Several people have told me to look at this site – but its biases are so blatant and so hostile to the liberation, I’m not going there. Here’s an FT story that contains some interesting info:
From April 5 to September 12, slightly over five months, 3,186 Iraqi civilians, men, women and children, died as a result of either terrorist incidents or in clashes involving US-led multinational forces.
Baghdad has proved most bloody with 942 deaths. Some 674 died in Anbar province, home to Falluja and Ramadi, and then Najaf with 528, according to a neatly maintained file in the operations room.
So the murders are by no means confined to Anbar province – but are mainly in the capital. You can see why in this heart-wrenching story from the NYT today. I don’t have data on the rate of these murders or killings or accidents. But extrapolate the death rate to a country as big as the U.S. and you’ll get 35,000 civilian deaths in five months or so: two 9/11s a month. Does anyone think that that level of fear, anarchy and insecurity is conducive to a transition to democracy? I should reiterate. Some would use these stats to denigrate the war effort as a whole. That is not my point. My point is to offer some kind of criticism to help make this liberation work. I never believed it would be easy. But it seems to me that the lack of security in that poor country is making our goals all but impossible. How do we beef up that security? That’s the question.
HANSON ON IRAQ: VDH’s latest essay is a really good one; and I couldn’t be more in agreement about the necessity of hanging in there and turning Iraq around. But even VDH concedes that there is “increasing chaos in the country,” and says:
It is true that parts of Iraq are unsafe and that terrorists are flowing into the country; but there is no doubt that the removal of Saddam Hussein is bringing matters to a head. Islamic fascists are now fighting openly and losing battles, and are increasingly desperate as they realize the democratization process slowly grinds ahead leaving them and what they have to offer by the wayside. Iran, Syria, Lebanon, and others must send aid to the terrorists and stealthy warriors into Iraq, for the battle is not just for Baghdad but for their futures as well. The world’s attention is turning to Syria’s occupation of Lebanon and Iran’s nukes, a new scrutiny predicated on American initiatives and persistence, and easily evaporated by a withdrawal from Iraq. So by taking the fight to the heart of darkness in Saddam’s realm, we have opened the climactic phase of the war, and thereupon can either win or lose far more than Iraq.

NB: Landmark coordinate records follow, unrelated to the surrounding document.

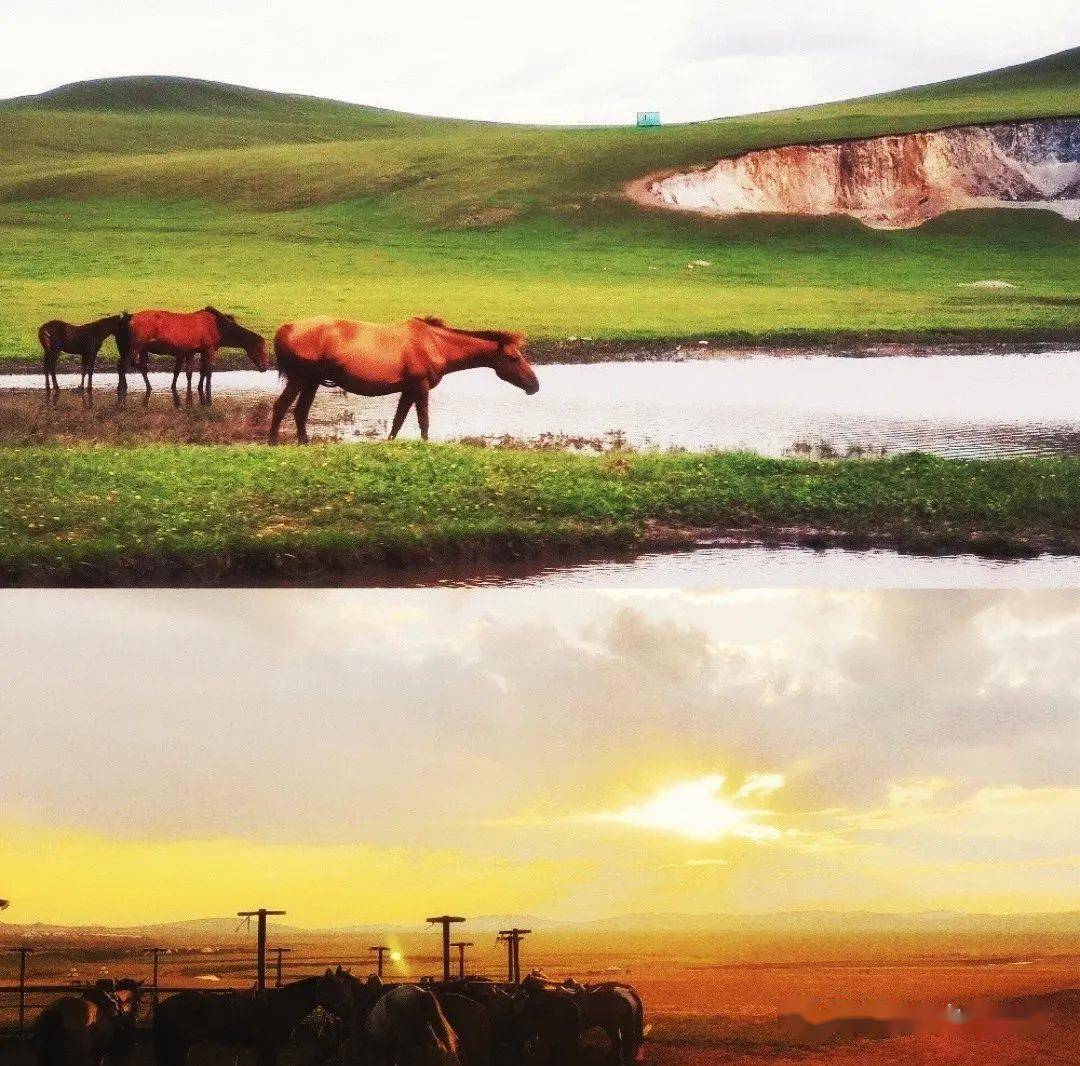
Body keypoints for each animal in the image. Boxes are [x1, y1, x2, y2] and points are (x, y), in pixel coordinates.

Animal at [124, 308, 270, 399]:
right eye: (261, 349)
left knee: (141, 367)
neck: (220, 329)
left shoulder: (192, 351)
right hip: (137, 345)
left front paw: (196, 389)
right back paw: (124, 387)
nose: (265, 367)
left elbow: (192, 373)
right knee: (124, 366)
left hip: (143, 349)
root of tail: (131, 319)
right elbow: (208, 372)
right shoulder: (209, 349)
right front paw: (206, 390)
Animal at [270, 315, 540, 444]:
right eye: (514, 357)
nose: (534, 385)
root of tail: (287, 327)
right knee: (281, 407)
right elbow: (423, 422)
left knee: (300, 412)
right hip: (300, 378)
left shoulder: (408, 389)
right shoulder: (420, 387)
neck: (435, 344)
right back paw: (272, 442)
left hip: (312, 382)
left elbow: (398, 422)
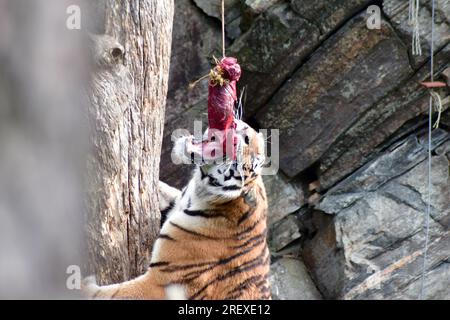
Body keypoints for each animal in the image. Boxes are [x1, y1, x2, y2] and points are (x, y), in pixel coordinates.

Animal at [82, 119, 268, 298]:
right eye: (249, 131)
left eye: (247, 142)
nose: (241, 127)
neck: (201, 194)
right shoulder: (178, 199)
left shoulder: (160, 281)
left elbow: (115, 293)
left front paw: (81, 285)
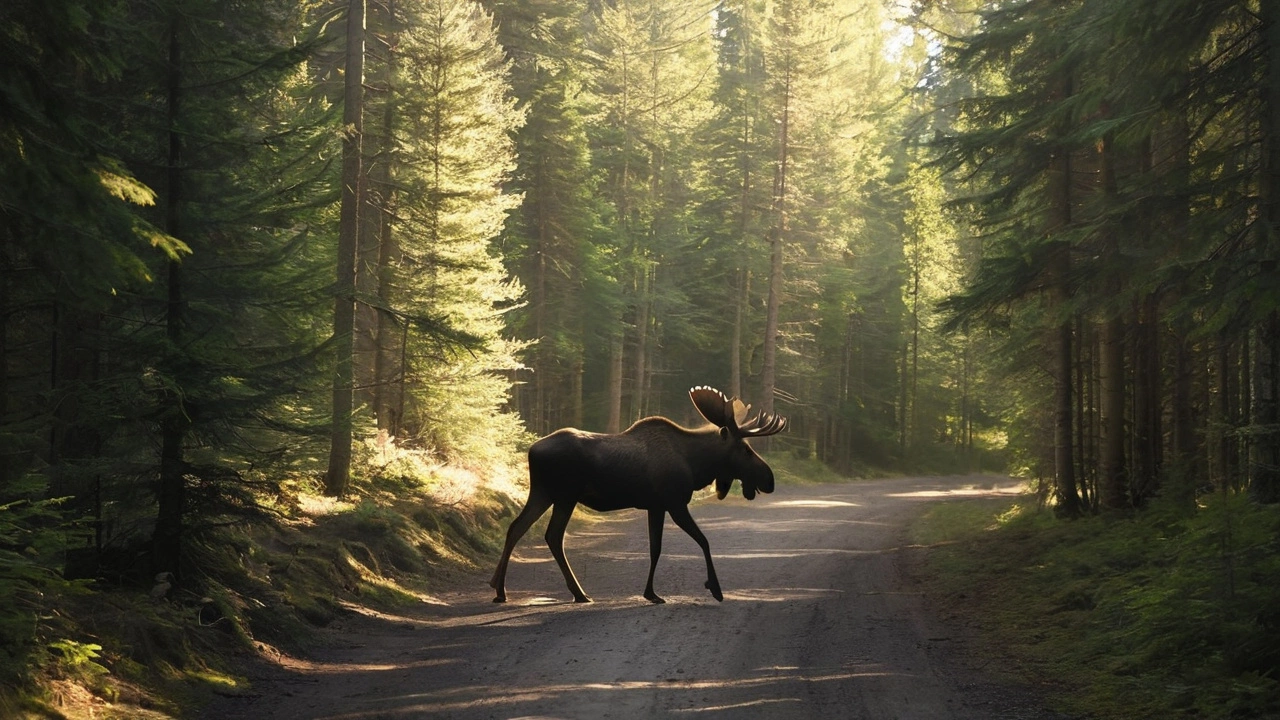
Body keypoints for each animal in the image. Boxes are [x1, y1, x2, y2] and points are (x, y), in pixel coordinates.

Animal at [491, 384, 783, 602]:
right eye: (745, 450)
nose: (769, 479)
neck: (695, 464)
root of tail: (531, 451)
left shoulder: (656, 506)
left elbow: (656, 548)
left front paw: (651, 593)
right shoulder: (675, 503)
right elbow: (703, 541)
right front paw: (715, 587)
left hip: (543, 493)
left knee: (516, 527)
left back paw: (500, 588)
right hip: (565, 496)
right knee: (552, 536)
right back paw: (577, 592)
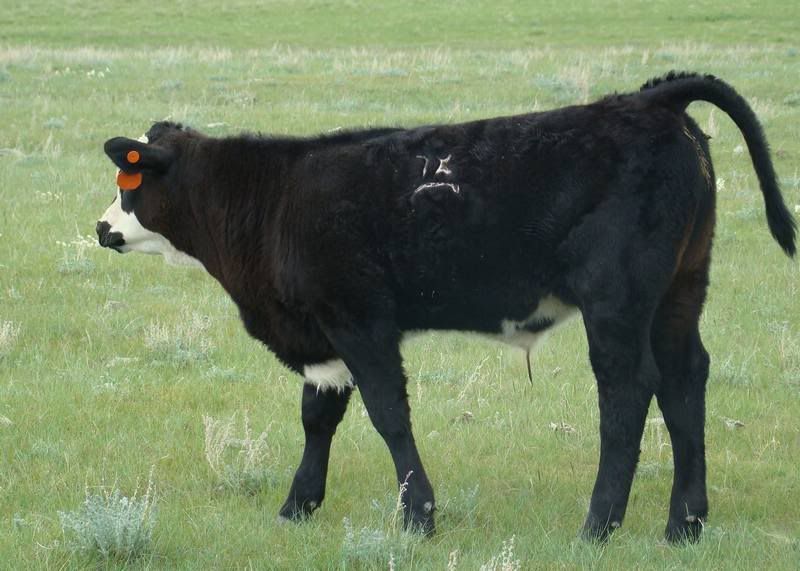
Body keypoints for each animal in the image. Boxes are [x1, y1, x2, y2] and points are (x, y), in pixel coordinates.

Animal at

Sure. But do we have the means to accomplish what we have engaged upon? Do we have enough troops? Have we botched the critical political element? Why do polls show overwhelming hostility to American forces among Iraqis? Isn’t Bush ignoring Iran? Why have we not sealed the borders? Why have we been unable to disburse even a tiny fraction of the money apportioned to reconstruction? These are the critical questions; and it’s telling that Hanson doesn’t address them. Neither does the president. My guess is that we are soon going to have to make a huge new investment of manpower and money to wrench Iraq away from a looming civil war or chaos. We will have to do this because we didn’t do it a year and a half ago. It angers me that it has taken this administration over a year to find that out.